Work required:
Give the records below again, word for word. No pictures belong in the copy.

Extracted entries:
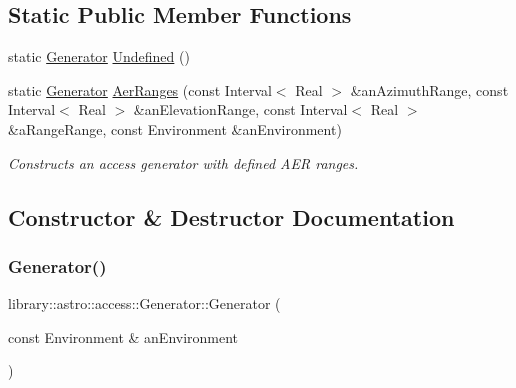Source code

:\subsection*{Static Public Member Functions}
\begin{DoxyCompactItemize}
\item 
static \hyperlink{classlibrary_1_1astro_1_1access_1_1_generator}{Generator} \hyperlink{classlibrary_1_1astro_1_1access_1_1_generator_a772aae06882c9c24c93978ec246bcc83}{Undefined} ()
\item 
static \hyperlink{classlibrary_1_1astro_1_1access_1_1_generator}{Generator} \hyperlink{classlibrary_1_1astro_1_1access_1_1_generator_ae81c6cc620f00a2318eb3dd3d9d62ce0}{Aer\+Ranges} (const Interval$<$ Real $>$ \&an\+Azimuth\+Range, const Interval$<$ Real $>$ \&an\+Elevation\+Range, const Interval$<$ Real $>$ \&a\+Range\+Range, const Environment \&an\+Environment)
\begin{DoxyCompactList}\small\item\em Constructs an access generator with defined A\+ER ranges. \end{DoxyCompactList}\end{DoxyCompactItemize}


\subsection{Constructor \& Destructor Documentation}
\mbox{\label{classlibrary_1_1astro_1_1access_1_1_generator_a7b07719b1622bb4ffb7fe0d654f91fea}} 
\subsubsection{\texorpdfstring{Generator()}{Generator()}\hspace{0.1cm}{\footnotesize\ttfamily [1/2]}}
{\footnotesize\ttfamily library\+::astro\+::access\+::\+Generator\+::\+Generator (\begin{DoxyParamCaption}\item[{const Environment \&}]{an\+Environment }\end{DoxyParamCaption})}

\mbox{\label{classlibrary_1_1astro_1_1access_1_1_generator_af97f7c62f7853dfda210de3012783dd1}} 
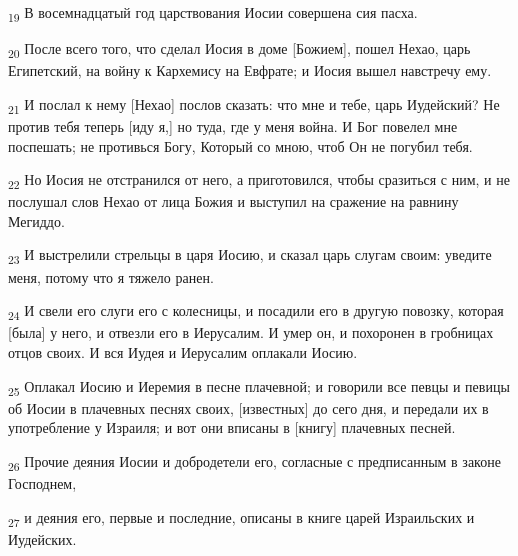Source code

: \begin{tcolorbox}
\textsubscript{19} В восемнадцатый год царствования Иосии совершена сия пасха.
\end{tcolorbox}
\begin{tcolorbox}
\textsubscript{20} После всего того, что сделал Иосия в доме [Божием], пошел Нехао, царь Египетский, на войну к Кархемису на Евфрате; и Иосия вышел навстречу ему.
\end{tcolorbox}
\begin{tcolorbox}
\textsubscript{21} И послал к нему [Нехао] послов сказать: что мне и тебе, царь Иудейский? Не против тебя теперь [иду я,] но туда, где у меня война. И Бог повелел мне поспешать; не противься Богу, Который со мною, чтоб Он не погубил тебя.
\end{tcolorbox}
\begin{tcolorbox}
\textsubscript{22} Но Иосия не отстранился от него, а приготовился, чтобы сразиться с ним, и не послушал слов Нехао от лица Божия и выступил на сражение на равнину Мегиддо.
\end{tcolorbox}
\begin{tcolorbox}
\textsubscript{23} И выстрелили стрельцы в царя Иосию, и сказал царь слугам своим: уведите меня, потому что я тяжело ранен.
\end{tcolorbox}
\begin{tcolorbox}
\textsubscript{24} И свели его слуги его с колесницы, и посадили его в другую повозку, которая [была] у него, и отвезли его в Иерусалим. И умер он, и похоронен в гробницах отцов своих. И вся Иудея и Иерусалим оплакали Иосию.
\end{tcolorbox}
\begin{tcolorbox}
\textsubscript{25} Оплакал Иосию и Иеремия в песне плачевной; и говорили все певцы и певицы об Иосии в плачевных песнях своих, [известных] до сего дня, и передали их в употребление у Израиля; и вот они вписаны в [книгу] плачевных песней.
\end{tcolorbox}
\begin{tcolorbox}
\textsubscript{26} Прочие деяния Иосии и добродетели его, согласные с предписанным в законе Господнем,
\end{tcolorbox}
\begin{tcolorbox}
\textsubscript{27} и деяния его, первые и последние, описаны в книге царей Израильских и Иудейских.
\end{tcolorbox}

Solution to this task:
Source code

:\subsection*{Static Public Member Functions}
\begin{DoxyCompactItemize}
\item 
static \hyperlink{classlibrary_1_1astro_1_1access_1_1_generator}{Generator} \hyperlink{classlibrary_1_1astro_1_1access_1_1_generator_a772aae06882c9c24c93978ec246bcc83}{Undefined} ()
\item 
static \hyperlink{classlibrary_1_1astro_1_1access_1_1_generator}{Generator} \hyperlink{classlibrary_1_1astro_1_1access_1_1_generator_ae81c6cc620f00a2318eb3dd3d9d62ce0}{Aer\+Ranges} (const Interval$<$ Real $>$ \&an\+Azimuth\+Range, const Interval$<$ Real $>$ \&an\+Elevation\+Range, const Interval$<$ Real $>$ \&a\+Range\+Range, const Environment \&an\+Environment)
\begin{DoxyCompactList}\small\item\em Constructs an access generator with defined A\+ER ranges. \end{DoxyCompactList}\end{DoxyCompactItemize}


\subsection{Constructor \& Destructor Documentation}
\mbox{\label{classlibrary_1_1astro_1_1access_1_1_generator_a7b07719b1622bb4ffb7fe0d654f91fea}} 
\subsubsection{\texorpdfstring{Generator()}{Generator()}\hspace{0.1cm}{\footnotesize\ttfamily [1/2]}}
{\footnotesize\ttfamily library\+::astro\+::access\+::\+Generator\+::\+Generator (\begin{DoxyParamCaption}\item[{const Environment \&}]{an\+Environment }\end{DoxyParamCaption})}

\mbox{\label{classlibrary_1_1astro_1_1access_1_1_generator_af97f7c62f7853dfda210de3012783dd1}} 
Source code

: \begin{tcolorbox}
\textsubscript{19} В восемнадцатый год царствования Иосии совершена сия пасха.
\end{tcolorbox}
\begin{tcolorbox}
\textsubscript{20} После всего того, что сделал Иосия в доме [Божием], пошел Нехао, царь Египетский, на войну к Кархемису на Евфрате; и Иосия вышел навстречу ему.
\end{tcolorbox}
\begin{tcolorbox}
\textsubscript{21} И послал к нему [Нехао] послов сказать: что мне и тебе, царь Иудейский? Не против тебя теперь [иду я,] но туда, где у меня война. И Бог повелел мне поспешать; не противься Богу, Который со мною, чтоб Он не погубил тебя.
\end{tcolorbox}
\begin{tcolorbox}
\textsubscript{22} Но Иосия не отстранился от него, а приготовился, чтобы сразиться с ним, и не послушал слов Нехао от лица Божия и выступил на сражение на равнину Мегиддо.
\end{tcolorbox}
\begin{tcolorbox}
\textsubscript{23} И выстрелили стрельцы в царя Иосию, и сказал царь слугам своим: уведите меня, потому что я тяжело ранен.
\end{tcolorbox}
\begin{tcolorbox}
\textsubscript{24} И свели его слуги его с колесницы, и посадили его в другую повозку, которая [была] у него, и отвезли его в Иерусалим. И умер он, и похоронен в гробницах отцов своих. И вся Иудея и Иерусалим оплакали Иосию.
\end{tcolorbox}
\begin{tcolorbox}
\textsubscript{25} Оплакал Иосию и Иеремия в песне плачевной; и говорили все певцы и певицы об Иосии в плачевных песнях своих, [известных] до сего дня, и передали их в употребление у Израиля; и вот они вписаны в [книгу] плачевных песней.
\end{tcolorbox}
\begin{tcolorbox}
\textsubscript{26} Прочие деяния Иосии и добродетели его, согласные с предписанным в законе Господнем,
\end{tcolorbox}
\begin{tcolorbox}
\textsubscript{27} и деяния его, первые и последние, описаны в книге царей Израильских и Иудейских.
\end{tcolorbox}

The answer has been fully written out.